[Collection entries]
begin

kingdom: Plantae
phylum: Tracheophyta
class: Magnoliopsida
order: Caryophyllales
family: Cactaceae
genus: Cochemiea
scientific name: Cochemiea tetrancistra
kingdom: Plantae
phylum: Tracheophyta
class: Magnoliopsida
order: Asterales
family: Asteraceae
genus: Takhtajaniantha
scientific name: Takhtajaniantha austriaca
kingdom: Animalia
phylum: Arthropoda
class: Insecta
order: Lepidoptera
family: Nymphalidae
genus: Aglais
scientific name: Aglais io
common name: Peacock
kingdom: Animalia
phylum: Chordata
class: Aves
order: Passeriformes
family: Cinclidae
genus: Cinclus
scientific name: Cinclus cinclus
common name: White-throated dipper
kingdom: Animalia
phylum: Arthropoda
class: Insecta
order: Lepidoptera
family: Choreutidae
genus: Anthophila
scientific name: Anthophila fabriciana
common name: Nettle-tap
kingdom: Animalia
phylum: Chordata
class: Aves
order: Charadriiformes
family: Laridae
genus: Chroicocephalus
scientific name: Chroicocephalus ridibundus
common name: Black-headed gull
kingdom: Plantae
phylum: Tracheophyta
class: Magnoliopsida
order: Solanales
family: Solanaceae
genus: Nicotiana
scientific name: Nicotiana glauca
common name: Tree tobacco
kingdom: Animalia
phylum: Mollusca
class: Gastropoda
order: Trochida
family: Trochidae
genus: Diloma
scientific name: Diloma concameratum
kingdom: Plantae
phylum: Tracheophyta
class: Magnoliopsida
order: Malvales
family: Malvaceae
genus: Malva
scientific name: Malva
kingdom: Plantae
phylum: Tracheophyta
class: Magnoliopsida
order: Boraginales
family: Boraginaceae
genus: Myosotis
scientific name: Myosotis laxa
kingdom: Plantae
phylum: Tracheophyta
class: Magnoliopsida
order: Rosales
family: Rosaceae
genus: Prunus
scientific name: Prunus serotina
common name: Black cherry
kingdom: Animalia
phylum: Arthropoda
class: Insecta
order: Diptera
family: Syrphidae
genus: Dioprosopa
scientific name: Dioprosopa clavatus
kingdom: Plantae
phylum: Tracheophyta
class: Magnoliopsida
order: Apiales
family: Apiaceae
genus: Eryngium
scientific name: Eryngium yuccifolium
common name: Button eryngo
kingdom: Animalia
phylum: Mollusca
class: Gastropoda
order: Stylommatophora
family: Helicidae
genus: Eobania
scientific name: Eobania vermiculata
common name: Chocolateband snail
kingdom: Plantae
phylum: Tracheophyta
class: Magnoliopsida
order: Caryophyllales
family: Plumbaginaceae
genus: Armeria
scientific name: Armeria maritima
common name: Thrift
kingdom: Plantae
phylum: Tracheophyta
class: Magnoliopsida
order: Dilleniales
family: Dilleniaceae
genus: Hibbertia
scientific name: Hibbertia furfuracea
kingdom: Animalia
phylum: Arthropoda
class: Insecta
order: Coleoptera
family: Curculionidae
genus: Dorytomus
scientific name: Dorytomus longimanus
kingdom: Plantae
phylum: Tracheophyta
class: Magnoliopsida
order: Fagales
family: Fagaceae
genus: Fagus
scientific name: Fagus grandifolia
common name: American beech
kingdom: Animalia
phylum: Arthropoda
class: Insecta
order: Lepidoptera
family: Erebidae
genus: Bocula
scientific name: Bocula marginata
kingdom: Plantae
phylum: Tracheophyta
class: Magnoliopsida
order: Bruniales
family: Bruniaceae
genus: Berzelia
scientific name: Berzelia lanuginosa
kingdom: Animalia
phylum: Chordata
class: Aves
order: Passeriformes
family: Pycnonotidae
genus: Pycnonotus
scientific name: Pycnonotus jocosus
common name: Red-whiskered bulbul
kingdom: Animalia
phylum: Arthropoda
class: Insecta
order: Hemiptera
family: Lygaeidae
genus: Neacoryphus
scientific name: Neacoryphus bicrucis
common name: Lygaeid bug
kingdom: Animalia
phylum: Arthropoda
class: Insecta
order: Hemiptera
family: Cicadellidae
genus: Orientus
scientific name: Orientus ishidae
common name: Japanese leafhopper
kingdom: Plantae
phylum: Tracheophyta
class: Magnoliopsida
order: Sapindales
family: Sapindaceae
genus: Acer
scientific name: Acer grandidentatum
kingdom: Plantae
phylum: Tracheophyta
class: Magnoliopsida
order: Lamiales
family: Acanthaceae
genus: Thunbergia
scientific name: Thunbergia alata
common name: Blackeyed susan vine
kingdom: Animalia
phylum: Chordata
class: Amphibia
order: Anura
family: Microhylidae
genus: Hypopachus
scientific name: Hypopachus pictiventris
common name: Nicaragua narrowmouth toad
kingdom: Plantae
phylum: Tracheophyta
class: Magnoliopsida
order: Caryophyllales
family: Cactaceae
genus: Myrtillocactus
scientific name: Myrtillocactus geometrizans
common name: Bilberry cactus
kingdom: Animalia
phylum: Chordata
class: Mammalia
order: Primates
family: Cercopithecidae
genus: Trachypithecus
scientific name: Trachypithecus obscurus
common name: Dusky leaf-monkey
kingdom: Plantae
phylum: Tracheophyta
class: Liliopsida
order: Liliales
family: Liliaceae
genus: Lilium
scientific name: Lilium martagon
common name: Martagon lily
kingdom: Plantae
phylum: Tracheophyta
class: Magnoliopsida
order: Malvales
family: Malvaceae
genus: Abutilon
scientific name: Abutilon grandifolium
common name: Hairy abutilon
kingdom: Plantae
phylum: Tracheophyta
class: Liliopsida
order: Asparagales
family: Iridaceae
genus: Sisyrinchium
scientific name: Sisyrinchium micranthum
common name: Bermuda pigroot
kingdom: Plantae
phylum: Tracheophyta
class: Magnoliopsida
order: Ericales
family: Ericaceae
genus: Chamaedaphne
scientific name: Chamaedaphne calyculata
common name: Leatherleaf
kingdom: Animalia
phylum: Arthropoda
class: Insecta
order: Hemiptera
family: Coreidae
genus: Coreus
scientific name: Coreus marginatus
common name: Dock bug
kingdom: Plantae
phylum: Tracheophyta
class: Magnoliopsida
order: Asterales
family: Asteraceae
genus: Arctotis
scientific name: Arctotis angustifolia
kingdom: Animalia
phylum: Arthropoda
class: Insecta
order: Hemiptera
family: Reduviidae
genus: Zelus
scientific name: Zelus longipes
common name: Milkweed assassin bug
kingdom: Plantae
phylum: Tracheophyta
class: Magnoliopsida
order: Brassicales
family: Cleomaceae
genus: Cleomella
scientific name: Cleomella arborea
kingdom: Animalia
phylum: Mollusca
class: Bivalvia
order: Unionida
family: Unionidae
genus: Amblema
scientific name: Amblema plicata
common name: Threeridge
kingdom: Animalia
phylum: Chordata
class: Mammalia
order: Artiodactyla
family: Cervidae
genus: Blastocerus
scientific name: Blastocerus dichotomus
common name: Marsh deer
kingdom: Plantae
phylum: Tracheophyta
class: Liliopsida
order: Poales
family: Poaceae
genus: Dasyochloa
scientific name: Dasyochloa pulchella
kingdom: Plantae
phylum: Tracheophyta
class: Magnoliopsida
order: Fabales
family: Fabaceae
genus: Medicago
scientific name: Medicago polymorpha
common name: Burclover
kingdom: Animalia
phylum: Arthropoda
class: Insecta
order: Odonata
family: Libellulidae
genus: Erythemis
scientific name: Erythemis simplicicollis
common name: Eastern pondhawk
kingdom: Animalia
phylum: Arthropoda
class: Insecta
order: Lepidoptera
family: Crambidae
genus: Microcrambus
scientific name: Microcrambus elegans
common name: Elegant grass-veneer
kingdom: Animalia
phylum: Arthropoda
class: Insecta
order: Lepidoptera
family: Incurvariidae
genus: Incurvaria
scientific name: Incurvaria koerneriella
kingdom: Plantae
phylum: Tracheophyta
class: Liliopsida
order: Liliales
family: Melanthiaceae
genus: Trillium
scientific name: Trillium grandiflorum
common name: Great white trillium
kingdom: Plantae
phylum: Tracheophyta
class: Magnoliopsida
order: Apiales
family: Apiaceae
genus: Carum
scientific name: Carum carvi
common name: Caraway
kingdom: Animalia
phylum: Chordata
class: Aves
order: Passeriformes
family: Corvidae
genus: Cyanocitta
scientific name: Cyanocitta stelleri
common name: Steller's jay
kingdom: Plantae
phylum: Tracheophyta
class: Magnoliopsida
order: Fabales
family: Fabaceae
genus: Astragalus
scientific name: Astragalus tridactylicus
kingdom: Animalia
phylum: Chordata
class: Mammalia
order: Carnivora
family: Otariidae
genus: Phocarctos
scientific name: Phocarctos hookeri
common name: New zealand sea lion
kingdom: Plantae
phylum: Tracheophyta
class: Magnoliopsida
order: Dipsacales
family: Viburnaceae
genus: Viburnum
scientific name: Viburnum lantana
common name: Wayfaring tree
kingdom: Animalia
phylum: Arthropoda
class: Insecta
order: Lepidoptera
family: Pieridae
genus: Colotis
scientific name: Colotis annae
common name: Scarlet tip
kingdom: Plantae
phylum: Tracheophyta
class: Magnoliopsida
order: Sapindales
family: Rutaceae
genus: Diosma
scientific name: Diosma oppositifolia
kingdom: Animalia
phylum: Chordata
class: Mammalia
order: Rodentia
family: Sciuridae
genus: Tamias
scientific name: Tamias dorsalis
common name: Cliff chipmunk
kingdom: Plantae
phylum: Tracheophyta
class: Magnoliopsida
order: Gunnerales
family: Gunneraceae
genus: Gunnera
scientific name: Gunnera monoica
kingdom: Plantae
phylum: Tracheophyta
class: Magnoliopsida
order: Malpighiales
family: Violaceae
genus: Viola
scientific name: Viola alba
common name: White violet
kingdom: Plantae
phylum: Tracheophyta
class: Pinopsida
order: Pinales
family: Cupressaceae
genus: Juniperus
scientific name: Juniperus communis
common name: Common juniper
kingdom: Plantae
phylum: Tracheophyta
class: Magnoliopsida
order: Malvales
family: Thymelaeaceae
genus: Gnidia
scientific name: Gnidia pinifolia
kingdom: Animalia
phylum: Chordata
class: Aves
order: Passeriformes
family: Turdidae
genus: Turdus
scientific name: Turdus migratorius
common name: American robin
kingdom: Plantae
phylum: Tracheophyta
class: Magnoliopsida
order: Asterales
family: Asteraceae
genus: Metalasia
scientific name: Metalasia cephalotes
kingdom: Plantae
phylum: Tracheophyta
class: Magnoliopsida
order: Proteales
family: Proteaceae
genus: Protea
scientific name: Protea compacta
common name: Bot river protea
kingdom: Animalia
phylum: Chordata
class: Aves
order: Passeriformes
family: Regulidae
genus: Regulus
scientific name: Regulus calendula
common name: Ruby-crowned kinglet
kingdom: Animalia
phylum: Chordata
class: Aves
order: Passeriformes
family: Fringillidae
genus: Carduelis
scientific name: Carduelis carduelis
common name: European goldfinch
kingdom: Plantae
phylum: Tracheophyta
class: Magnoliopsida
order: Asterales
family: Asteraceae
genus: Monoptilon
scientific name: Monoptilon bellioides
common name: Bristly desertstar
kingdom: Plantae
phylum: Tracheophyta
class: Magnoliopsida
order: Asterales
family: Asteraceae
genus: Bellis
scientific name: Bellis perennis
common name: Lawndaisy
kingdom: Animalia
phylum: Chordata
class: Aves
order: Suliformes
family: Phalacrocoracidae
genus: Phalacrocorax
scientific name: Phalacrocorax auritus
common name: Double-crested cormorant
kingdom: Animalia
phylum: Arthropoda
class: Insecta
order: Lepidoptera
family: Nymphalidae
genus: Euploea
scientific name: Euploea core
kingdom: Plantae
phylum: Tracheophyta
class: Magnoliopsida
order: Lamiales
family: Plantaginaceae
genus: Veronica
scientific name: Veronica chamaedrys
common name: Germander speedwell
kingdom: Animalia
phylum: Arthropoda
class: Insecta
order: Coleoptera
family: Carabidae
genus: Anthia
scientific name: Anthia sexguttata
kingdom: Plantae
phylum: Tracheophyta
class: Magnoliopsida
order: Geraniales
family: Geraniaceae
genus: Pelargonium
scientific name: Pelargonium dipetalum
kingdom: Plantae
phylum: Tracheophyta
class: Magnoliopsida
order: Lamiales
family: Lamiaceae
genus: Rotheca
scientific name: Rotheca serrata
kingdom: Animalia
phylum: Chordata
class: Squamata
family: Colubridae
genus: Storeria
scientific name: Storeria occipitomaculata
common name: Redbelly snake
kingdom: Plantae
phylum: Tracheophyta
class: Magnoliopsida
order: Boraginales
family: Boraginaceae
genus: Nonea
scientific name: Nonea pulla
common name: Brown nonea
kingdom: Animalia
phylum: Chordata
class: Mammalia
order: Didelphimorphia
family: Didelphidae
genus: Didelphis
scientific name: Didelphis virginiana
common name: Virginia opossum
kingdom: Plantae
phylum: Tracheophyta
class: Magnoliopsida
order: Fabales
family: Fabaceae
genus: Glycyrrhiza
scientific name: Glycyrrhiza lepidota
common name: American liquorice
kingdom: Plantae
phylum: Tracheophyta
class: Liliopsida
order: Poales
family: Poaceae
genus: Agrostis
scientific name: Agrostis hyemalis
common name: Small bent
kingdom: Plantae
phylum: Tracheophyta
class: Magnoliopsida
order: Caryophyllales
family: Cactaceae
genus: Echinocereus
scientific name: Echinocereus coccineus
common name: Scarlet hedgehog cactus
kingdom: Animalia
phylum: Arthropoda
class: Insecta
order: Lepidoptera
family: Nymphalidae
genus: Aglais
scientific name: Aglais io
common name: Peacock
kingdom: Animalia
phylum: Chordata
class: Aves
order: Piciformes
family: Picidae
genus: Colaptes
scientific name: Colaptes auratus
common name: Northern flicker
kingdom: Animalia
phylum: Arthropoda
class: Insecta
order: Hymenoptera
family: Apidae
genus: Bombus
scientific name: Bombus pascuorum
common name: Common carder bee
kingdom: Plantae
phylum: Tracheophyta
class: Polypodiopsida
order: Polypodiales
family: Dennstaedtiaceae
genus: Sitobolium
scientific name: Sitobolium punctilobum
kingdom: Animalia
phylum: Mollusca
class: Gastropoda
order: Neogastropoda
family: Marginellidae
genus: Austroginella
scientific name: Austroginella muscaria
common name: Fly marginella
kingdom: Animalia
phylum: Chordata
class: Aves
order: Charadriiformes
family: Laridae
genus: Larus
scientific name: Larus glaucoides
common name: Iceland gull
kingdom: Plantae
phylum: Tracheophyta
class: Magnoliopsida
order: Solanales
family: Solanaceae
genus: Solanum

end

■ **Set task**
Starting at the line with "scientific name: Regulus calendula" and ending at the line with "genus: Storeria", write out those lines of the material, replacing "phylum" with "division" and leaving everything else unchanged.

■ **Answer to the task**
scientific name: Regulus calendula
common name: Ruby-crowned kinglet
kingdom: Animalia
division: Chordata
class: Aves
order: Passeriformes
family: Fringillidae
genus: Carduelis
scientific name: Carduelis carduelis
common name: European goldfinch
kingdom: Plantae
division: Tracheophyta
class: Magnoliopsida
order: Asterales
family: Asteraceae
genus: Monoptilon
scientific name: Monoptilon bellioides
common name: Bristly desertstar
kingdom: Plantae
division: Tracheophyta
class: Magnoliopsida
order: Asterales
family: Asteraceae
genus: Bellis
scientific name: Bellis perennis
common name: Lawndaisy
kingdom: Animalia
division: Chordata
class: Aves
order: Suliformes
family: Phalacrocoracidae
genus: Phalacrocorax
scientific name: Phalacrocorax auritus
common name: Double-crested cormorant
kingdom: Animalia
division: Arthropoda
class: Insecta
order: Lepidoptera
family: Nymphalidae
genus: Euploea
scientific name: Euploea core
kingdom: Plantae
division: Tracheophyta
class: Magnoliopsida
order: Lamiales
family: Plantaginaceae
genus: Veronica
scientific name: Veronica chamaedrys
common name: Germander speedwell
kingdom: Animalia
division: Arthropoda
class: Insecta
order: Coleoptera
family: Carabidae
genus: Anthia
scientific name: Anthia sexguttata
kingdom: Plantae
division: Tracheophyta
class: Magnoliopsida
order: Geraniales
family: Geraniaceae
genus: Pelargonium
scientific name: Pelargonium dipetalum
kingdom: Plantae
division: Tracheophyta
class: Magnoliopsida
order: Lamiales
family: Lamiaceae
genus: Rotheca
scientific name: Rotheca serrata
kingdom: Animalia
division: Chordata
class: Squamata
family: Colubridae
genus: Storeria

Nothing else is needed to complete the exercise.